El catarro, en términos médicos llamado “infección respiratorias de vías altas“, es una infección vírica de las vías respiratorias superiores (nariz, garganta) que cursa con estornudos, tos, mucosidad nasal, y que también puede cursar con fiebre.

Los catarros son muy frecuentes en los primeros años de vida y constituyen el  motivo de consulta más habitual al Pediatra. Es normal que se padezcan de 6 a 8 catarros al año, incluso más si el niño acude a guardería.

En general, este tipo de infecciones van a tener un carácter autolimitado, se curan solas en un plazo de pocos días y sin dejar secuelas. La infección se transmite de un individuo infectado a otro sano a través de secreciones de las vías respiratorias, que se expulsan al aire mediante la tos o el estornudo así; como por medio de objetos contaminados. Se sabe que las manos son uno de los vehículos más importantes para la transmisión de infecciones respiratorias.

10 Consejos para los padres

  1. Evitar el ambiente seco en casa. Ponga depósitos de agua en los radiadores o utilice humificadores si el grado de humedad es muy bajo. El grado de humedad aconsejable es del 50-60%.
  2. Hágale a su hijo lavados nasales frecuentes con suero fisiológico, preferiblemente antes de las comidas. No siempre son necesarias las aspiraciones.
  3. Es normal que su hijo esté inapetente, no le fuerce a comer.  En el caso de lactantes pequeños las tomas de alimentos necesitan ser más pequeñas y frecuentes.
  4. Ofrecer  abundantes líquidos orales.
  5. Mantenga al niño algo incorporado, así le ayudará a respirar mejor.
  6. Controle la temperatura, y administre antitérmicos recomendados habitualmente por su pediatra cuando la temperatura supere los 38ºC.
  7. Evitar cambios bruscos de temperatura.
  8. No fumar en presencia de los niños. Evitar ambientes con humo.
  9. Evitar contacto con otras personas con síntomas de catarro. Es muy importante el lavado de manos.
  10. Seguir el calendario vacunal y las recomendaciones del pediatra.
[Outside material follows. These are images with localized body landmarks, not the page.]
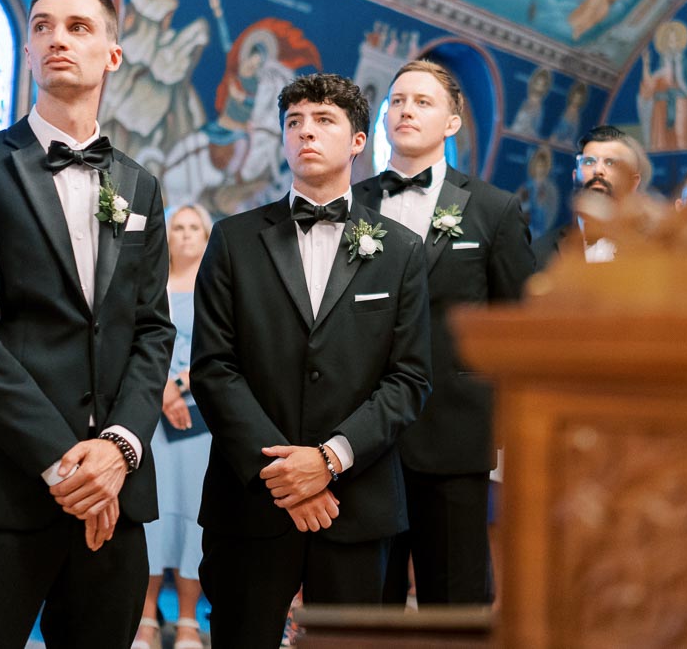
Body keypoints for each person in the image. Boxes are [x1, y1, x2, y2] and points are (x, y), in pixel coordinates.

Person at [0, 0, 175, 649]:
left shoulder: (140, 185)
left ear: (113, 55)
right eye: (42, 27)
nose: (57, 38)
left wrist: (119, 449)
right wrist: (67, 463)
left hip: (114, 494)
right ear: (29, 54)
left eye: (78, 26)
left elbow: (152, 329)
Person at [191, 72, 432, 648]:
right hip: (251, 499)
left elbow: (409, 378)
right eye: (294, 122)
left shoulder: (399, 251)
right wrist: (285, 475)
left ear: (357, 141)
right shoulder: (233, 239)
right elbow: (214, 367)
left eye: (323, 120)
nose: (305, 133)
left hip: (355, 500)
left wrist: (328, 460)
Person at [353, 60, 534, 606]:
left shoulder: (493, 209)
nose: (407, 110)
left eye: (423, 102)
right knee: (365, 600)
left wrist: (505, 418)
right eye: (398, 101)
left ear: (454, 123)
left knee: (454, 600)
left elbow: (517, 325)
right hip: (362, 434)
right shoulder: (352, 203)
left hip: (455, 428)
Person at [133, 205, 213, 649]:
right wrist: (161, 389)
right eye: (177, 227)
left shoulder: (218, 287)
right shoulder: (150, 287)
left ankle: (187, 620)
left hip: (201, 420)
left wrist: (178, 385)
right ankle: (145, 616)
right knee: (153, 515)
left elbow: (225, 348)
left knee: (192, 516)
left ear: (206, 236)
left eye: (193, 227)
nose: (184, 235)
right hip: (151, 417)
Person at [535, 124, 651, 267]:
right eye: (589, 162)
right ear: (574, 176)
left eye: (610, 163)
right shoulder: (540, 253)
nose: (598, 170)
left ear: (633, 183)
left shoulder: (656, 248)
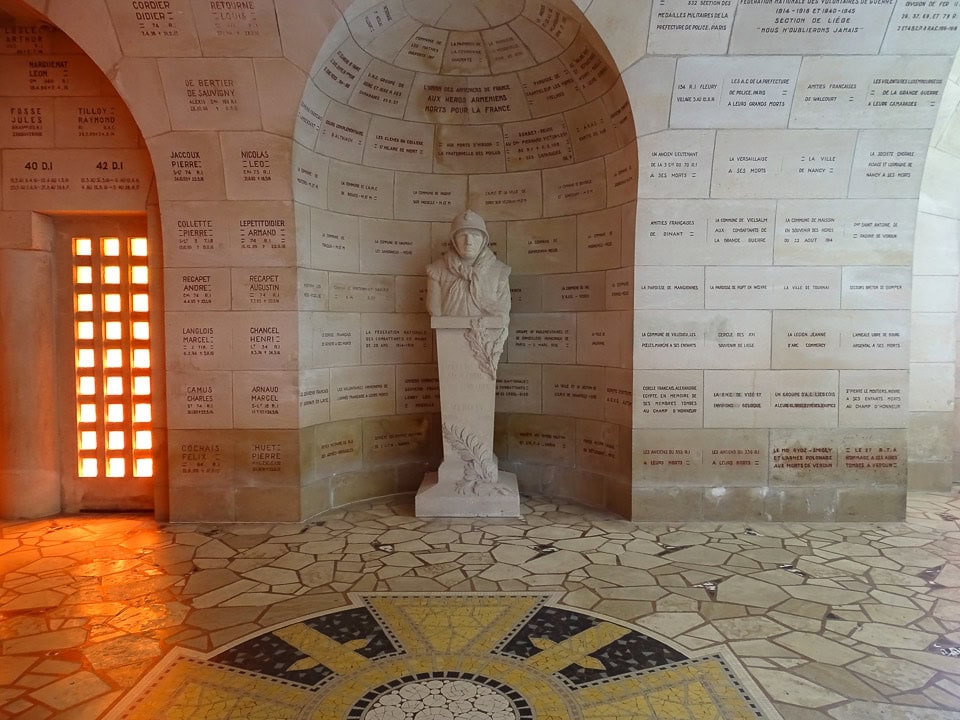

A pesar de ser una patología banal y autolimitada pueden aparecer complicaciones, por lo que debe vigilar a su hijo y acudir al servicio de Urgencias en el caso de que empeore el estado general, encuentre a su hijo decaído, somnoliento o muy irritable. Cuando aparezca dificultad respiratoria, el niño respira muy deprisa, se le marquen las costillas, mueva mucho el abdomen o se le hunda el pecho. Rechazo de las tomas (casi no come). Así como todo menor de 3 meses con catarro acompañado de fiebre.

Es importante saber que no existen medicamentos que curen los catarros. Los jarabes anticatarrales (mucolíticos, antidescongestivos) son de dudosa eficacia. Los antibióticos tampoco van a curar el catarro ni van a evitar las complicaciones del mismo.

Dra. María Losada Machuca.
Instituto Hispalense de Pediatría. Sevilla.